There is no shortage of projects announced. According to Mistry, 10.3 million tons of SAF could be produced based on incentivizing policies and programs such as the US Inflation Reduction Act, which was warmly welcomed by the airline industry. Another 6.7 million tons could be produced via mandates, but in some cases SAF will be shipped from the US to faraway locations because of the lack of regional SAF plants. Airlines have committed to buying around 13 million tons by 2030 when all of their voluntary pickup agreements are added up, proving that demand for SAF is strong.
What is also worrying is that only 3% of total renewable fuel production is SAF. For the CAAF/3 vision, this needs to grow to 25%-30% by 2030.
The key question is whether there will be enough SAF production and how quickly can it be ramped up.

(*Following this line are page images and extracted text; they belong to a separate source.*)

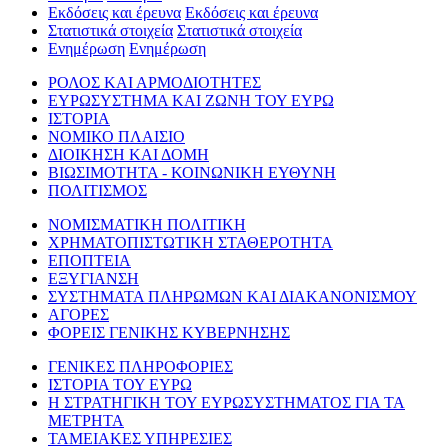
Εκδόσεις και έρευνα
Εκδόσεις και έρευνα
Στατιστικά στοιχεία
Στατιστικά στοιχεία
Ενημέρωση
Ενημέρωση
ΡΟΛΟΣ ΚΑΙ ΑΡΜΟΔΙΟΤΗΤΕΣ
ΕΥΡΩΣΥΣΤΗΜΑ ΚΑΙ ΖΩΝΗ ΤΟΥ ΕΥΡΩ
ΙΣΤΟΡΙΑ
ΝΟΜΙΚΟ ΠΛΑΙΣΙΟ
ΔΙΟΙΚΗΣΗ ΚΑΙ ΔΟΜΗ
ΒΙΩΣΙΜΟΤΗΤΑ - ΚΟΙΝΩΝΙΚΗ ΕΥΘΥΝΗ
ΠΟΛΙΤΙΣΜΟΣ
ΝΟΜΙΣΜΑΤΙΚΗ ΠΟΛΙΤΙΚΗ
ΧΡΗΜΑΤΟΠΙΣΤΩΤΙΚΗ ΣΤΑΘΕΡΟΤΗΤΑ
ΕΠΟΠΤΕΙΑ
ΕΞΥΓΙΑΝΣΗ
ΣΥΣΤΗΜΑΤΑ ΠΛΗΡΩΜΩΝ ΚΑΙ ΔΙΑΚΑΝΟΝΙΣΜΟΥ
ΑΓΟΡΕΣ
ΦΟΡΕΙΣ ΓΕΝΙΚΗΣ ΚΥΒΕΡΝΗΣΗΣ
ΓΕΝΙΚΕΣ ΠΛΗΡΟΦΟΡΙΕΣ
ΙΣΤΟΡΙΑ ΤΟΥ ΕΥΡΩ
Η ΣΤΡΑΤΗΓΙΚΗ ΤΟΥ ΕΥΡΩΣΥΣΤΗΜΑΤΟΣ ΓΙΑ ΤΑ
ΜΕΤΡΗΤΑ
ΤΑΜΕΙΑΚΕΣ ΥΠΗΡΕΣΙΕΣ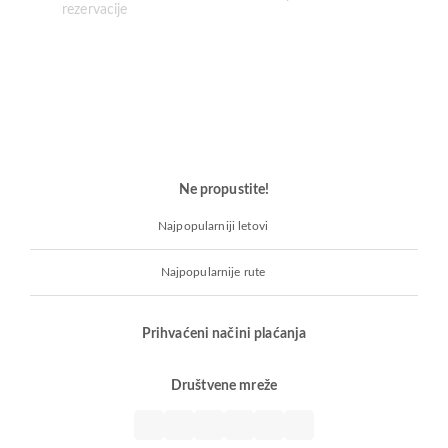
Ne propustite!
Najpopularniji letovi
Najpopularnije rute
Prihvaćeni načini plaćanja
Društvene mreže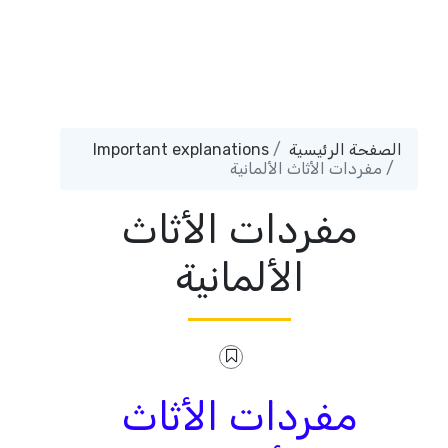
الصفحة الرئيسية
Important explanations
مفردات الأثاث الألمانية
مفردات الأثاث
الألمانية
مفردات الأثاث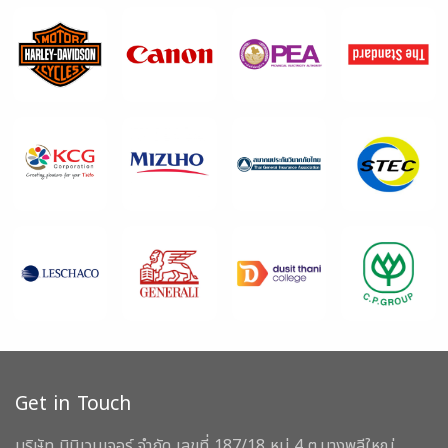
Get in Touch
บริษัท มินิเวนเจอร์ จำกัด เลขที่ 187/18 หมู่ 4 ต.บางพลีใหญ่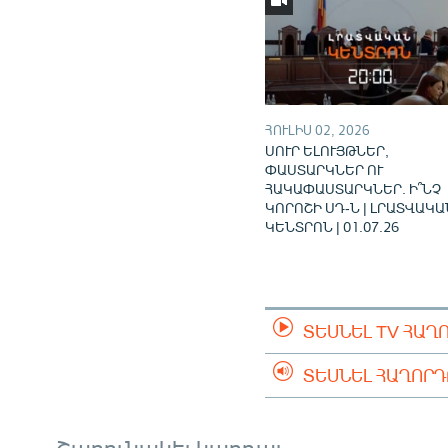
ՀՈՒԼԻՍ 02, 2026
ՍՈՒՐ ԵԼՈՒՅԹՆԵՐ,
ՓԱՍՏԱՐԿՆԵՐ ՈՒ
ՀԱԿԱՓԱՍՏԱՐԿՆԵՐ. Ի՞ՆՉ
ԿՈՐՈՇԻ ՍԴ-Ն | ԼՐԱՏՎԱԿԱ
ԿԵՆՏՐՈՆ | 01.07.26
ՏԵՍՆԵԼ TV ՀԱՂ
ՏԵՍՆԵԼ ՀԱՂՈՐ
Շարունակել կարդալ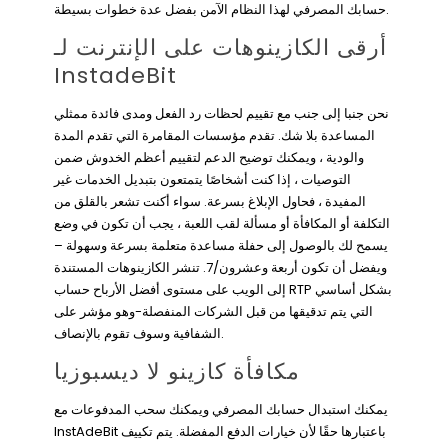
حسابك المصرفي لهذا النظام الآمن بفضل عدة خطوات بسيطة.
أرقى الكازينوهات على الإنترنت لـ
InstadeBit
نحن جنبا إلى جنب مع تقييم لحظات رد الفعل ومدى فائدة ممثلي
المساعدة بلا شك. تقدم مؤسسات المقامرة التي تقدم المدة
والودية ، ويمكنك توضيح الدعم لتقييم أعظم الخدوش ضمن
التوصيات ، إذا كنت أشخاصًا يتمتعون بتبديل الخدمات غير
المفيدة ، فحاول الإبلاغ بسرعة. سواء أكنت تشعر بالقلق من
التكلفة أو المكافأة أو مسألة لقب اللعبة ، يجب أن تكون في وضع
يسمح لك بالوصول إلى حفلة مساعدة متعلمة بسرعة وسهولة –
ويفضل أن تكون أربعة وعشرون/7. تنشر الكازينوهات المستندة
إلى الويب على مستوى أفضل الأرباح حساب RTP بشكل أساسي
التي يتم تدقيقها من قبل الشركات المنفصلة-وهو مؤشر على
الشفافية وسوف تقوم بالإنصاف.
مكافأة كازينو لا ديسبوزيا
يمكنك استبدال حسابك المصرفي ويمكنك سحب المدفوعات مع
InstAdeBit باعتبارها حقًا لأن خيارات الدفع المفضلة. يتم تكييف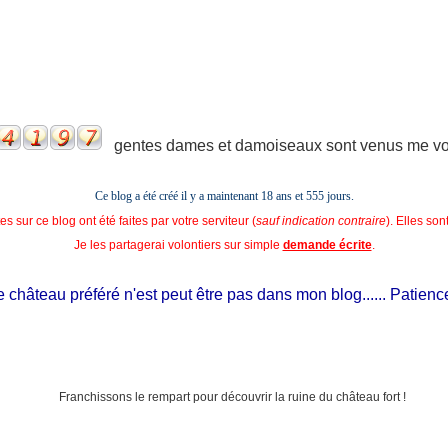
gentes dames et damoiseaux sont venus me voir
Ce blog a été créé il y a maintenant 18 ans et
555 jours.
s sur ce blog ont été faites par votre serviteur (
sauf indication contraire
). Elles so
Je les partagerai volontiers sur simple
demande écrite
.
château préféré n'est peut être pas dans mon blog...... Patience, il 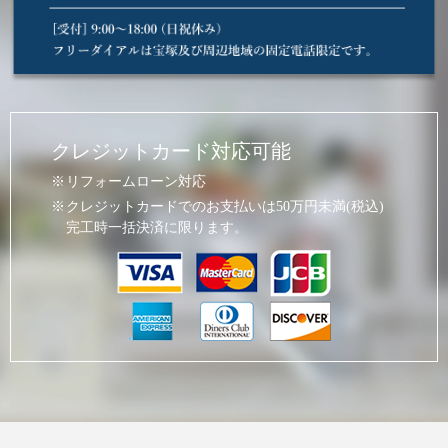
クレジットカード対応可能
リフォームローン対応
クレジットカードでのお支払いは50万円未満(税込)
完工時一括決済に限ります。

So far, the outlook is not positive. As Owens Thomsen pointed out, oil and gas producers are investing only 3% of their revenues into renewable energy. The picture will likely only change once investment in alternative energies becomes at least as attractive as in fossil fuels.
Meanwhile, the COP28 climate change summit in December, also controversially staged in Dubai, ended with only a non-binding agreement “to transition from fossil fuels in a just, orderly and equitable manner” versus an original pledge to phase out fossil fuels. While the agreement was still hailed as a major achievement, it likely will not tilt investment decisions in favor of renewable energy to the extent that the aviation sector needs in the net-zero goal timeframe. Any COP28 deal, of course, required the agreement of all 198 countries and the power of those nations dependent on oil, gas and coal was evident.
For aviation, that is more bad news. As Owens Thomsen succinctly put it: “There are solutions for replacing fossil fuels. There are no solutions for replacing aviation.”